Allies of Tunisia's ousted president Ben Ali 'detained'
Tunisian police have detained two politicians close to ousted President Zine al-Abidine Ben Ali.
Mr Ben Ali's former adviser Abdelaziz bin Dhia and former Interior Minister Abdallah Qallal are now under house arrest, state media have reported.
Meanwhile, the owner of a private TV station has reportedly been arrested for "treason" for encouraging violence.
The news came as a protest march against the interim government reached the capital Tunis.
Protesters want the prime minister, who served under Mr Ben Ali, to resign.
Prime Minister Mohamed Ghannouchi has pledged to quit after elections, which are expected within six months.
On Sunday night, hundreds of people broke a curfew to continue their protest camped outside Mr Ghannouchi's office.Gold and jewellery
Tunisia's state media announced the arrests of the two political allies of the former president on Sunday, without providing further details.
The media also said that the police were searching for Abdelwahhab Abdalla - another former adviser to Mr Ben Ali.
Last week, some 33 members of Mr Ben Ali's family were arrested as they tried to leave the country.
State TV showed what it said was gold and jewellery found during raids on the their properties.
It is not known which family members of Mr Ben Ali - who has fled to Saudi Arabia - have been held.
The state news agency also reported on Sunday that the owner of the private station, Hannibal TV, had been arrested along with his son for "treason" by encouraging violence and working for the return of Mr Ben Ali.
Larbi Nasra, "who is a relative of the former president's wife, is using the channel to abort the youth's revolution, spread confusion, incite strife and broadcast false information," a statement citing an authorised source said.'Clean hands'
On Sunday, a new protest march reached Tunis.
Some 1,000 demonstrators from Menzel Bouzaiane - the rural area where protests against Tunisia's authoritarian rule began in December - had joined the "Caravan of Liberation" to the capital.
The main trade union, the General Tunisian Workers' Union (UGTT), has backed the protest, which set off on Saturday.
"The aim of this caravan is to make the government fall," said Rabia Slimane, a teacher taking part in the caravan protest.
Fall from power
- 17 Dec: Man sets himself on fire in Sidi Bouzid over lack of jobs, sparking protests
- 24 Dec: Protester shot dead in central Tunisia
- 28 Dec: Protests spread to Tunis
- 8-10 Jan: Dozens of deaths reported in crackdown on protests
- 12 Jan: Interior minister sacked
- 13 Jan: President Zine al-Abidine Ben Ali promises to step down in 2014
- 14 Jan: Mr Ben Ali dissolves parliament after new mass rally, then steps down and flees
- 15 Jan: Parliamentary Speaker Foued Mebazaa sworn in as interim president
Mr Ghannouchi has left Mr Ben Ali's ruling Democratic Constitutional Rally (RCD) party and insisted that figures from the previous regime who have remained in positions of power - including the ministers of defence, interior, finance and foreign affairs - have "clean hands".
But this has failed to satisfy many opposition figures and protesters.
The official death toll during the unrest leading to Mr Ben Ali's flight was 78, though the UN says more than 100 people died.
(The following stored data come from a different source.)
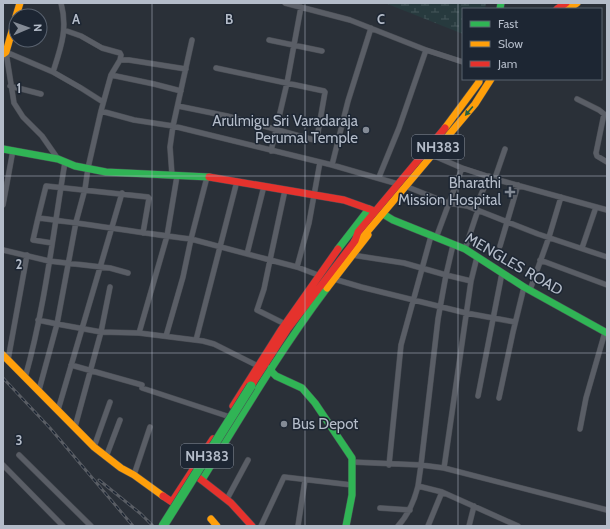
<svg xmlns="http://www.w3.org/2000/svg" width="610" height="529" font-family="Cabin,sans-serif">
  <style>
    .wetland { fill: url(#wetland-marsh) }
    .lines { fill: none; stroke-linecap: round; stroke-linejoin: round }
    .street-casing { stroke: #484c53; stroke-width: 6 }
    .fast-casing { stroke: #484c53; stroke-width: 8 }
    .slow-casing { stroke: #484c53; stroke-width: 8 }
    .jam-casing { stroke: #484c53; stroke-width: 8 }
    .street { stroke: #5a5e66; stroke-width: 5 }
    .fast { stroke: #30b455; stroke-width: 7 }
    .slow { stroke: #ff9f0a; stroke-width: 7 }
    .jam { stroke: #e5322d; stroke-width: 7 }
    .rail-casing { stroke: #595d64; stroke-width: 3 }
    .rail { stroke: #1d2633; stroke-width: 1.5; stroke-dasharray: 4.5; stroke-linecap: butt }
    .fast-bridge-casing { stroke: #474c53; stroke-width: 10; stroke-linecap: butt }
    .fast-bridge { stroke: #30b455; stroke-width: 9 }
    .oneway { fill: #255f41 }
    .grid { fill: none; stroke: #b4bcc9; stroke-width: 1; stroke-opacity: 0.55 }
    .poi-dot { fill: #848b96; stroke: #1d2633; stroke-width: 1.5 }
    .labels { text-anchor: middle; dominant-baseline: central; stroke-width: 3; stroke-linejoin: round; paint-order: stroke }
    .shield { fill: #1d2633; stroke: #878f9c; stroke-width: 1 }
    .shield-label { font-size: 14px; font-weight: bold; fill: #b4bcc9 }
    .poi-label { font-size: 15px; fill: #b4bcc9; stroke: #1d2633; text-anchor: end }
    .street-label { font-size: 15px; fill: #b4bcc9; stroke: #1d2633 }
    .grid-label { font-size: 13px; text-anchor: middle; font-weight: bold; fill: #b4bcc9; stroke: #1d2633; stroke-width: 3; stroke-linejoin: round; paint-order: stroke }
  </style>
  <defs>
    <pattern id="wetland-marsh" width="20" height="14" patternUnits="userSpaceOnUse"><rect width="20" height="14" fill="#273a3e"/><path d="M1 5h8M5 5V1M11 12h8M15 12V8" fill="none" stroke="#445559"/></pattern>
  </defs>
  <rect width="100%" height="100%" fill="#2a3038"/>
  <path class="wetland" d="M385 3H486L485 9H463V34Z"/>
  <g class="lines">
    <defs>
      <path id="street" d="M285 3 350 20 426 50 463 62
        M64 30 81 36 102 48 120 53 121 55 120 60
        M269 40 322 51
        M6 52 14 103 23 117 42 136 58 159
        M6 52 53 72 81 88 103 102
        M53 72C61 47 68 29 61 3
        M111 75 154 84 181 91
        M10 86 41 94
        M577 99 599 110 604 114 596 153 597 156 607 162
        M178 106 227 116 314 140 317 138 325 92 324 91 216 68
        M101 111 134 120 173 126 332 165 398 184
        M271 151 287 83 301 7
        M432 155 462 168 502 181 607 210
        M332 165 348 101 371 28
        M172 175 170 147 173 126 192 40
        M379 177 399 128 426 50
        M495 178 505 149
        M405 186 448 203 467 206 538 234 607 257
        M285 190 270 260 297 267 318 275
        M3 205 13 150
        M475 209 489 176
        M38 218 33 240 52 243
        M143 233 149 198 148 197 46 186 38 218C89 224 140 233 191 239L207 177
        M436 238 462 168
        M500 246 518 185
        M582 248 596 207
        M465 249 478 210
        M3 250 49 261 110 268 128 273
        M247 254 264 186
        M352 255 404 263 446 275 453 245
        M540 260 607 285
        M297 267 309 223 320 162
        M334 279 361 287 466 313 515 322
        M471 281 477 257
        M530 290 549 237 561 197
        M38 320 57 324 76 222 85 189 88 168 101 111 111 75 120 60H129L186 69
        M139 333 167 236 177 176
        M166 336 183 277 191 239 270 260 264 289 257 310 285 324
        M196 340 237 181
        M8 360 27 255
        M71 365 142 385
        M25 378C45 307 53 234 65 162
        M142 388 227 416
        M39 390 57 324 101 332 139 333 203 341 214 344 258 366
        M478 396 502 273
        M499 398 513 332 524 287
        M58 410 122 193
        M75 427 101 332 110 287
        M580 429 586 398 605 332
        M94 447 110 402
        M19 455 91 526
        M106 457 120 420
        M352 462 421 465 438 319 446 275 471 281 444 468
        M3 465 63 526
        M389 465 401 345 431 236
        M134 475 150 427
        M227 499 248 460
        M380 508 410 510
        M261 526 284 477 352 485
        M298 526 305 480
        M398 526C409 514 414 502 418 486
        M428 526 442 492
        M469 526 474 506
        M518 526 442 492 418 486 421 465 444 468 607 510"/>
      <path id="fast" d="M500 9 501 3
        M3 149 58 159 75 166 106 172 209 177
        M383 214 393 220 465 249 524 287 607 333
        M338 249 369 209
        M271 368 272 372 276 376 302 388 315 403 352 458V495L346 526
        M202 480C242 415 281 349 327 288"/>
      <path id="slow" d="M568 9 577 3
        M16 16 20 3
        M3 54 6 52 16 17
        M445 128 479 82V79
        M355 241 362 238 475 104 491 79
        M327 288 368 235
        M3 355 94 447 121 468 134 475 163 496
        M211 519 217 526"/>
      <path id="jam" d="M557 9 566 3
        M209 177 344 200 372 210
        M251 386 287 330 355 241 358 232 445 128
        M233 406 281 330 338 249
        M199 478 231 503 252 526
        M163 496 172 502 213 439"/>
    </defs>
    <use href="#street" class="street-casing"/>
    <use href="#fast" class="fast-casing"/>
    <use href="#slow" class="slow-casing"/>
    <use href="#jam" class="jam-casing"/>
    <use href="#street" class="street"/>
    <use href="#fast" class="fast"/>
    <use href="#slow" class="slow"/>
    <use href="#jam" class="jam"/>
    <defs>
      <path id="rail" d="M3 378 50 428 133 526
        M99 480 141 514 153 526"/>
    </defs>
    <use href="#rail" class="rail-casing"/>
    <use href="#rail" class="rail"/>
    <defs>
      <path id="fast-bridge" d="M163 526 251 386"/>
    </defs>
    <use href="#fast-bridge" class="fast-bridge-casing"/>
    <use href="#fast-bridge" class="fast-bridge"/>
  </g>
  <defs><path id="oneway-solid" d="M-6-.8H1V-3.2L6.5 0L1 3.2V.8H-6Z"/></defs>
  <use class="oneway" href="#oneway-solid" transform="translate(469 111) rotate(130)"/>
  <path class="grid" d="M152 3V526M305 3V526M458 3V526M3 176H607M3 353H607"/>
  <g class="poi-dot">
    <circle cx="366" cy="130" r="4"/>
    <path d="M508 186h4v4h4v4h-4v4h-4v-4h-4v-4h4z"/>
    <circle cx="284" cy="424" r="4"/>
  </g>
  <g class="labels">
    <g class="shield">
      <rect x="412" y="135" width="52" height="24" rx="3"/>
      <rect x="181" y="444" width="52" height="24" rx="3"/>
    </g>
    <g class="shield-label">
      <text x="438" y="147">NH383</text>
      <text x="207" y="456">NH383</text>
    </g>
    <g class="poi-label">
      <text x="358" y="121">Arulmigu Sri Varadaraja<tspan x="358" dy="17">Perumal Temple</tspan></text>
      <text x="501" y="183">Bharathi<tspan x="501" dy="17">Mission Hospital</tspan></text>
      <text x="292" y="424" text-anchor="start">Bus Depot</text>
    </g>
    <g class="street-label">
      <text transform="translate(514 264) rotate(30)">MENGLES ROAD</text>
    </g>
  </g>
  <g class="grid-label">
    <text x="76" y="24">A</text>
    <text x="229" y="24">B</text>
    <text x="381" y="24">C</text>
    <text x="19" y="93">1</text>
    <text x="19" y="269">2</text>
    <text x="19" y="445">3</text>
  </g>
  <rect width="610" height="529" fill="none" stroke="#b4bcc9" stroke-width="8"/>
  <rect x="462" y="8" width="140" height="72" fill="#1d2633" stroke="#59626f"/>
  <rect x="470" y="21" width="20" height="6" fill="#30b455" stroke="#59626f"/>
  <text x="498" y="28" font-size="12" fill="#b4bcc9">Fast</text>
  <rect x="470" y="41" width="20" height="6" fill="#ff9f0a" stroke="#59626f"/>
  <text x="498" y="48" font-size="12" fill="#b4bcc9">Slow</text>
  <rect x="470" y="61" width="20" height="6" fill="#e5322d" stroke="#59626f"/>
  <text x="498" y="68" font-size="12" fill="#b4bcc9">Jam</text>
  <g transform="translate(28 28) rotate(88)"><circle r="19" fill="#1d2633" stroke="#59626f"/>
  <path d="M0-3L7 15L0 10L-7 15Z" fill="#848b96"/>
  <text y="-6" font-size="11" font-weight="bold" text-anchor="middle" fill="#b4bcc9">N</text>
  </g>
</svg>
Authorities have promised to investigate the deaths of protesters.
A final day of mourning is being observed on Sunday for those killed.
There is speculation that the Tunisian unrest - which has been driven by economic grievances and resentment about political repression - could spread to other countries.
In Algeria, police broke up an anti-government demonstration on Saturday by about 300 protesters calling for greater freedoms. There were also protests in Yemen against the rule of President Ali Abdullah Saleh.